**GOAL:** Turn every line of the entries below into a numbered list, leaving out the blank lines.

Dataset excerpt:
#####

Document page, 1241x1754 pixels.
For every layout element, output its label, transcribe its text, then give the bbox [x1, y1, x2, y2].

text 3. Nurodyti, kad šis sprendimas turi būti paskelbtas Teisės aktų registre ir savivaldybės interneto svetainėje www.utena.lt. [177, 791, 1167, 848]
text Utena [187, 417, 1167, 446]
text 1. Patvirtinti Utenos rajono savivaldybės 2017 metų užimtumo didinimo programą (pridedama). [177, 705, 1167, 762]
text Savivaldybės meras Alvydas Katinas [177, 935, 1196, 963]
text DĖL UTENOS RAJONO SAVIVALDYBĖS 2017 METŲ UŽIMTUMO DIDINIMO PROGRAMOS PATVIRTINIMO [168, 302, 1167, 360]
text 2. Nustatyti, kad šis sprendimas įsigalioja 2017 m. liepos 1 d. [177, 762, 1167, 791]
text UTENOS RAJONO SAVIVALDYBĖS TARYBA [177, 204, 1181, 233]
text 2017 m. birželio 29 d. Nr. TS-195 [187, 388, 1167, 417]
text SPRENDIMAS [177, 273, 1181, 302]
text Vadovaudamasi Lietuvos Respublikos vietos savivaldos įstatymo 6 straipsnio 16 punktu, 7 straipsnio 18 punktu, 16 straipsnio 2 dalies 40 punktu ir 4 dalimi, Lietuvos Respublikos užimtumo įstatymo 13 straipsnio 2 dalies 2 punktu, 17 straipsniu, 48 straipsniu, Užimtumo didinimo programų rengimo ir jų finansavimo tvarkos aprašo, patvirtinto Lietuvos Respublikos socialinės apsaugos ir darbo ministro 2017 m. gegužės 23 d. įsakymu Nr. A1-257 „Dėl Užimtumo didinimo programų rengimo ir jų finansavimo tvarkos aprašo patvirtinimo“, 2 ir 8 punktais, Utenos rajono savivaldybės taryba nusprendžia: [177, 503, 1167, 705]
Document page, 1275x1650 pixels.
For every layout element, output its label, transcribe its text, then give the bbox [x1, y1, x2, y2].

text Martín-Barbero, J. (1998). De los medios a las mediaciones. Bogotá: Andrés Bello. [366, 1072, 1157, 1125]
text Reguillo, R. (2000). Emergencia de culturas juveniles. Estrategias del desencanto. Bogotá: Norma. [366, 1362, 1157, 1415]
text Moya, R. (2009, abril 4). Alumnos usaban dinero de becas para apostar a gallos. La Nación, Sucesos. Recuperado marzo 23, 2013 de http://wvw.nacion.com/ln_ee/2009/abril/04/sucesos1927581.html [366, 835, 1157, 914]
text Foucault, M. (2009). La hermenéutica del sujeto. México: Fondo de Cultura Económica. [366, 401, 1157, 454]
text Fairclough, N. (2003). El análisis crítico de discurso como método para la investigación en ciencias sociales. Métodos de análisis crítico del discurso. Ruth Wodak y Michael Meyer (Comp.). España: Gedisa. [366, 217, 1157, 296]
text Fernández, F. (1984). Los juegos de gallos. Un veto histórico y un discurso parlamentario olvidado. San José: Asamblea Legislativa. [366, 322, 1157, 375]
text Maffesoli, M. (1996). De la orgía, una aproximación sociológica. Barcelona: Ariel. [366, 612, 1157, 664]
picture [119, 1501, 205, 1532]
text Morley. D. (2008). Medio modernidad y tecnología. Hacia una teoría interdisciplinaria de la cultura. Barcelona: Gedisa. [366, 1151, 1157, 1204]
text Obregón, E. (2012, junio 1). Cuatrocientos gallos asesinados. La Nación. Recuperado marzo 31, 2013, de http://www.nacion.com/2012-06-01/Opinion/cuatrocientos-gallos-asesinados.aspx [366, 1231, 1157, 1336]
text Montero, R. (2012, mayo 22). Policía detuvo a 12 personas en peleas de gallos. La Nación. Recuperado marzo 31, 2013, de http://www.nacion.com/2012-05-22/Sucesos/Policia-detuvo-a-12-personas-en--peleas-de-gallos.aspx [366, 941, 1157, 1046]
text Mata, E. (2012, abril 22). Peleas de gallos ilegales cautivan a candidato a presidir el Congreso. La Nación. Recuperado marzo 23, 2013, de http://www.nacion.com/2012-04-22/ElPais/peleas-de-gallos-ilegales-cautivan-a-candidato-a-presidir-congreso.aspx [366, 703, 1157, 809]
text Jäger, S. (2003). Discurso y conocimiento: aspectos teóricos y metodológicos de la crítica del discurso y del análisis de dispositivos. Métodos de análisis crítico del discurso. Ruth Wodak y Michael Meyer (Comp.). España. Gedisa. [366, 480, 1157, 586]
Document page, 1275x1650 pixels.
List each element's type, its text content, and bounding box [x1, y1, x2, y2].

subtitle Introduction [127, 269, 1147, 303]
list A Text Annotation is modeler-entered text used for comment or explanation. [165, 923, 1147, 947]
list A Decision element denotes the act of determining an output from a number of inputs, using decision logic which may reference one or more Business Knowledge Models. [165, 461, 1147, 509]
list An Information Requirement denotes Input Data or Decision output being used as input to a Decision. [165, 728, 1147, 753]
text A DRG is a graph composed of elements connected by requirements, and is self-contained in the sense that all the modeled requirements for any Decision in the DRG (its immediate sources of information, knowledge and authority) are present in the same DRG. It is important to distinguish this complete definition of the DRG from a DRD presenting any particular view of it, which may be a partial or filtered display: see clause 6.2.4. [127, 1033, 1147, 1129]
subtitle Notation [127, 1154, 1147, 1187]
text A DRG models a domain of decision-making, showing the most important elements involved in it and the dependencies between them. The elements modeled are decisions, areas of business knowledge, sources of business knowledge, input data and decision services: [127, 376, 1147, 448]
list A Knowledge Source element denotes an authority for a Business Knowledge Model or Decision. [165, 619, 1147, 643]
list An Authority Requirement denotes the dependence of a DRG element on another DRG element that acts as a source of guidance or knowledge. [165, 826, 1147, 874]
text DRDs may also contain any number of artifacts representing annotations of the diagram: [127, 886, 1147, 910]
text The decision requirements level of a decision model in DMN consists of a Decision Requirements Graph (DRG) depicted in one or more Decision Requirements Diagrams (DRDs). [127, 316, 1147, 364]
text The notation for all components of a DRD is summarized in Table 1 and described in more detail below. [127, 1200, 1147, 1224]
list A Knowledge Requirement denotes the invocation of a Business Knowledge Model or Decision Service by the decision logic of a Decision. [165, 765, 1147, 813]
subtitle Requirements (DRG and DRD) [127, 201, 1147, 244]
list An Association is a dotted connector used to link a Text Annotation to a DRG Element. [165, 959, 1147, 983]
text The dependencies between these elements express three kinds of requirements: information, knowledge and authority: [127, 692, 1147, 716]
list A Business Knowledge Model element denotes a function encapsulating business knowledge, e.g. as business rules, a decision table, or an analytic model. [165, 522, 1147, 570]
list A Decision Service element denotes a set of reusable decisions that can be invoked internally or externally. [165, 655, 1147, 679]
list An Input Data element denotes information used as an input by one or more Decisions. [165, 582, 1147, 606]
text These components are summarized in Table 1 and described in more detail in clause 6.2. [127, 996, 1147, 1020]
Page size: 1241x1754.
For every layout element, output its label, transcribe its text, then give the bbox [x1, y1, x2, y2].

#####

**SOLUTION:**
1. Document page, 1241x1754 pixels.
2. For every layout element, output its label, transcribe its text, then give the bbox [x1, y1, x2, y2].
3. text 3. Nurodyti, kad šis sprendimas turi būti paskelbtas Teisės aktų registre ir savivaldybės interneto svetainėje www.utena.lt. [177, 791, 1167, 848]
4. text Utena [187, 417, 1167, 446]
5. text 1. Patvirtinti Utenos rajono savivaldybės 2017 metų užimtumo didinimo programą (pridedama). [177, 705, 1167, 762]
6. text Savivaldybės meras Alvydas Katinas [177, 935, 1196, 963]
7. text DĖL UTENOS RAJONO SAVIVALDYBĖS 2017 METŲ UŽIMTUMO DIDINIMO PROGRAMOS PATVIRTINIMO [168, 302, 1167, 360]
8. text 2. Nustatyti, kad šis sprendimas įsigalioja 2017 m. liepos 1 d. [177, 762, 1167, 791]
9. text UTENOS RAJONO SAVIVALDYBĖS TARYBA [177, 204, 1181, 233]
10. text 2017 m. birželio 29 d. Nr. TS-195 [187, 388, 1167, 417]
11. text SPRENDIMAS [177, 273, 1181, 302]
12. text Vadovaudamasi Lietuvos Respublikos vietos savivaldos įstatymo 6 straipsnio 16 punktu, 7 straipsnio 18 punktu, 16 straipsnio 2 dalies 40 punktu ir 4 dalimi, Lietuvos Respublikos užimtumo įstatymo 13 straipsnio 2 dalies 2 punktu, 17 straipsniu, 48 straipsniu, Užimtumo didinimo programų rengimo ir jų finansavimo tvarkos aprašo, patvirtinto Lietuvos Respublikos socialinės apsaugos ir darbo ministro 2017 m. gegužės 23 d. įsakymu Nr. A1-257 „Dėl Užimtumo didinimo programų rengimo ir jų finansavimo tvarkos aprašo patvirtinimo“, 2 ir 8 punktais, Utenos rajono savivaldybės taryba nusprendžia: [177, 503, 1167, 705]
13. Document page, 1275x1650 pixels.
14. For every layout element, output its label, transcribe its text, then give the bbox [x1, y1, x2, y2].
15. text Martín-Barbero, J. (1998). De los medios a las mediaciones. Bogotá: Andrés Bello. [366, 1072, 1157, 1125]
16. text Reguillo, R. (2000). Emergencia de culturas juveniles. Estrategias del desencanto. Bogotá: Norma. [366, 1362, 1157, 1415]
17. text Moya, R. (2009, abril 4). Alumnos usaban dinero de becas para apostar a gallos. La Nación, Sucesos. Recuperado marzo 23, 2013 de http://wvw.nacion.com/ln_ee/2009/abril/04/sucesos1927581.html [366, 835, 1157, 914]
18. text Foucault, M. (2009). La hermenéutica del sujeto. México: Fondo de Cultura Económica. [366, 401, 1157, 454]
19. text Fairclough, N. (2003). El análisis crítico de discurso como método para la investigación en ciencias sociales. Métodos de análisis crítico del discurso. Ruth Wodak y Michael Meyer (Comp.). España: Gedisa. [366, 217, 1157, 296]
20. text Fernández, F. (1984). Los juegos de gallos. Un veto histórico y un discurso parlamentario olvidado. San José: Asamblea Legislativa. [366, 322, 1157, 375]
21. text Maffesoli, M. (1996). De la orgía, una aproximación sociológica. Barcelona: Ariel. [366, 612, 1157, 664]
22. picture [119, 1501, 205, 1532]
23. text Morley. D. (2008). Medio modernidad y tecnología. Hacia una teoría interdisciplinaria de la cultura. Barcelona: Gedisa. [366, 1151, 1157, 1204]
24. text Obregón, E. (2012, junio 1). Cuatrocientos gallos asesinados. La Nación. Recuperado marzo 31, 2013, de http://www.nacion.com/2012-06-01/Opinion/cuatrocientos-gallos-asesinados.aspx [366, 1231, 1157, 1336]
25. text Montero, R. (2012, mayo 22). Policía detuvo a 12 personas en peleas de gallos. La Nación. Recuperado marzo 31, 2013, de http://www.nacion.com/2012-05-22/Sucesos/Policia-detuvo-a-12-personas-en--peleas-de-gallos.aspx [366, 941, 1157, 1046]
26. text Mata, E. (2012, abril 22). Peleas de gallos ilegales cautivan a candidato a presidir el Congreso. La Nación. Recuperado marzo 23, 2013, de http://www.nacion.com/2012-04-22/ElPais/peleas-de-gallos-ilegales-cautivan-a-candidato-a-presidir-congreso.aspx [366, 703, 1157, 809]
27. text Jäger, S. (2003). Discurso y conocimiento: aspectos teóricos y metodológicos de la crítica del discurso y del análisis de dispositivos. Métodos de análisis crítico del discurso. Ruth Wodak y Michael Meyer (Comp.). España. Gedisa. [366, 480, 1157, 586]
28. Document page, 1275x1650 pixels.
29. List each element's type, its text content, and bounding box [x1, y1, x2, y2].
30. subtitle Introduction [127, 269, 1147, 303]
31. list A Text Annotation is modeler-entered text used for comment or explanation. [165, 923, 1147, 947]
32. list A Decision element denotes the act of determining an output from a number of inputs, using decision logic which may reference one or more Business Knowledge Models. [165, 461, 1147, 509]
33. list An Information Requirement denotes Input Data or Decision output being used as input to a Decision. [165, 728, 1147, 753]
34. text A DRG is a graph composed of elements connected by requirements, and is self-contained in the sense that all the modeled requirements for any Decision in the DRG (its immediate sources of information, knowledge and authority) are present in the same DRG. It is important to distinguish this complete definition of the DRG from a DRD presenting any particular view of it, which may be a partial or filtered display: see clause 6.2.4. [127, 1033, 1147, 1129]
35. subtitle Notation [127, 1154, 1147, 1187]
36. text A DRG models a domain of decision-making, showing the most important elements involved in it and the dependencies between them. The elements modeled are decisions, areas of business knowledge, sources of business knowledge, input data and decision services: [127, 376, 1147, 448]
37. list A Knowledge Source element denotes an authority for a Business Knowledge Model or Decision. [165, 619, 1147, 643]
38. list An Authority Requirement denotes the dependence of a DRG element on another DRG element that acts as a source of guidance or knowledge. [165, 826, 1147, 874]
39. text DRDs may also contain any number of artifacts representing annotations of the diagram: [127, 886, 1147, 910]
40. text The decision requirements level of a decision model in DMN consists of a Decision Requirements Graph (DRG) depicted in one or more Decision Requirements Diagrams (DRDs). [127, 316, 1147, 364]
41. text The notation for all components of a DRD is summarized in Table 1 and described in more detail below. [127, 1200, 1147, 1224]
42. list A Knowledge Requirement denotes the invocation of a Business Knowledge Model or Decision Service by the decision logic of a Decision. [165, 765, 1147, 813]
43. subtitle Requirements (DRG and DRD) [127, 201, 1147, 244]
44. list An Association is a dotted connector used to link a Text Annotation to a DRG Element. [165, 959, 1147, 983]
45. text The dependencies between these elements express three kinds of requirements: information, knowledge and authority: [127, 692, 1147, 716]
46. list A Business Knowledge Model element denotes a function encapsulating business knowledge, e.g. as business rules, a decision table, or an analytic model. [165, 522, 1147, 570]
47. list A Decision Service element denotes a set of reusable decisions that can be invoked internally or externally. [165, 655, 1147, 679]
48. list An Input Data element denotes information used as an input by one or more Decisions. [165, 582, 1147, 606]
49. text These components are summarized in Table 1 and described in more detail in clause 6.2. [127, 996, 1147, 1020]
50. Page size: 1241x1754.
51. For every layout element, output its label, transcribe its text, then give the bbox [x1, y1, x2, y2].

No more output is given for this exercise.